Dampak langsung berikutnya dari kejatuhan adalah hilangnya dignitas rohani manusia. Pada mulanya diciptakan dengan kemuliaan dan hormat, di mana seharusnya Allah dan kehendak-Nya menjadi standar pikiran hati manusia, sekarang realita tersebut telah hancur dan direduksi hanya kepada suatu ide tanpa realita. (“Sin and Lostness”, oleh Pdt. Dr. Stephen Tong). Hal ini terlihat dalam komunitas ilmuwan, seperti teori evolusi yang telah menginjak-injak dignitas manusia. Demi sebuah gelar sebagai kaum intelektual maka manusia rela menjual dignitas gambar dan rupa Allah menjadi gambar dan rupa ciptaan yang lebih rendah (binatang).
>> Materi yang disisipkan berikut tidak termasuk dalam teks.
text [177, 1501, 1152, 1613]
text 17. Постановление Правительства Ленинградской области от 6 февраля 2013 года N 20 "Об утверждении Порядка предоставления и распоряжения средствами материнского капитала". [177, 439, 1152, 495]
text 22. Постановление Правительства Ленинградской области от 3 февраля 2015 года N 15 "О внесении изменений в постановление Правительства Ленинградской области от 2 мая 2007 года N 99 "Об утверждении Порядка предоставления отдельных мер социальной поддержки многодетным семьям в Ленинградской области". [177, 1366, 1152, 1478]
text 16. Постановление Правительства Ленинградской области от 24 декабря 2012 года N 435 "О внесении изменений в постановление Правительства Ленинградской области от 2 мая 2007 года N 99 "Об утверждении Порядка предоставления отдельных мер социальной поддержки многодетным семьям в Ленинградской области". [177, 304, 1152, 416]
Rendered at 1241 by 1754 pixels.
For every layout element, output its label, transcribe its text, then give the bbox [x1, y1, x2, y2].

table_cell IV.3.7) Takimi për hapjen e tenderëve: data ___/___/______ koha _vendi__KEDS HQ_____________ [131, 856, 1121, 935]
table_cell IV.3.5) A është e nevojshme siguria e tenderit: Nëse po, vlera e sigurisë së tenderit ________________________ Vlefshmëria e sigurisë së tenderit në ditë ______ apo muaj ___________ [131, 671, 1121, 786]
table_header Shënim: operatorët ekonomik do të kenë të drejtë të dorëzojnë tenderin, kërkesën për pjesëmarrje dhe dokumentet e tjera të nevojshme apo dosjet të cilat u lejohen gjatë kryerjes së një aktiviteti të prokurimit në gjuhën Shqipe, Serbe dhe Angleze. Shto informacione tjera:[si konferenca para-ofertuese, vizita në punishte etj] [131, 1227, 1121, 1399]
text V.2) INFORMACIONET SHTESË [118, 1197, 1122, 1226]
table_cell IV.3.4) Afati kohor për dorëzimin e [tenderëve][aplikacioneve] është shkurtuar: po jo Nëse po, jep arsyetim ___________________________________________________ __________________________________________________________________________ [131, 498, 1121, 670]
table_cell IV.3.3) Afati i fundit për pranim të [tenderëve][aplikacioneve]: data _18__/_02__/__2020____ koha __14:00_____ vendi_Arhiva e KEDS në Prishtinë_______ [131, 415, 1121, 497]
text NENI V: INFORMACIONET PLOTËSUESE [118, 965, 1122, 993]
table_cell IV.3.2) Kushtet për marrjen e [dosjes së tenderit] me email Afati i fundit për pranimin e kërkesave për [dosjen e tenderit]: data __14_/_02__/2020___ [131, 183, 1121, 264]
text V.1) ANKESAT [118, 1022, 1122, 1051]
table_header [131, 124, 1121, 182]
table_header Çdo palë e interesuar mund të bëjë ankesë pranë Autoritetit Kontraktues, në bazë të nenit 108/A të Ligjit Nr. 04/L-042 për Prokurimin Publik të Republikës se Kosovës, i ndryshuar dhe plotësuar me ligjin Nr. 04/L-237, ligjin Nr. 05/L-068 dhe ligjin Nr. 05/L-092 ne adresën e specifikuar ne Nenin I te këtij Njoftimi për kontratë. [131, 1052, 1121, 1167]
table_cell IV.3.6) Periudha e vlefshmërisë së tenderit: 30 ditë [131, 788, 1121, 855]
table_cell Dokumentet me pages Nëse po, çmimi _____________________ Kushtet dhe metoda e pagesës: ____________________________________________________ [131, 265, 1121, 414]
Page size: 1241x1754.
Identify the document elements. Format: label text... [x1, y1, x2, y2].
Kasus-kasus yang lainnya meliputi sudut pandang materialis, yang mengklaim bahwa kita hanyalah ‘mesin’, yang dibangun dari sistem-sistem yang terdiri dari molekul-molekul mati. Tentu saja, mereka yang mengklaim demikian memiliki alasan-alasan untuk membenarkan diri mereka sendiri. Mereka mempunyai argumen-argumen untuk menunjang pandangan mereka. Akan tetapi, pertanyaan untuk direnungkan adalah, mengapa paradigma-paradigma seperti itu bisa ada? Ini jelas adalah akibat manusia yang mau mandiri dari Tuhan Pencipta dengan melacurkan pikiran kepada ide-ide anthropocentric. Dalam kasus-kasus lainnya, kita lihat juga bagaimana manusia diperlakukan hanya sebagai bidak-bidak politik, tanpa hormat, kecuali fungsinya demi memenuhi tujuan diri dan uang (2 Timotius 3:1-2).
Dengan rasio yang berdosa, kita menemukan diri kita tidak berdaya tunduk kepada yang jahat. Lebih dari itu, kita telah memakai alasan untuk pembenaran diri. Karena dosa, kita menuding orang lain, mempertanyakan integritas moral mereka. Pembenaran dan pembelaan diri Adam and Hawa adalah upaya merendahkan standar moral manusia, kemuliaan mereka dan semua keturunannya dengan cara mempersalahkan orang lain dan membuang seluruh kemampuan sebagai ciptaan tertinggi yang bertanggung jawab di hadapan Tuhan.
Sebagai kesimpulannya, rasio adalah suatu anugerah yang sungguh berharga dari Tuhan yang telah dirusak, digelapkan, dan dikuasai oleh dosa sejak kejatuhan manusia. Tanpa penebusan rasio, manusia akan tetap dalam perbudakan worldview dunia ini, akibatnya manusia kehilangan identitas dan kehormatannya sebagai ciptaan tertinggi. Karena itu, marilah kita mengembalikan kehormatan diri kita sebagai gambar dan rupa Allah dengan mempersembahkan rasio kita ini untuk ditaklukkan seturut dengan kehendak Allah dan hanya bagi kemuliaan-Nya (Roma 11:36).
“Janganlah kamu menjadi serupa dengan dunia ini, tetapi berubahlah oleh pembaharuan budimu, sehingga kamu dapat membedakan manakah kehendak Allah: apa yang baik, yang berkenan kepada Allah dan yang sempurna” (Roma 12:2).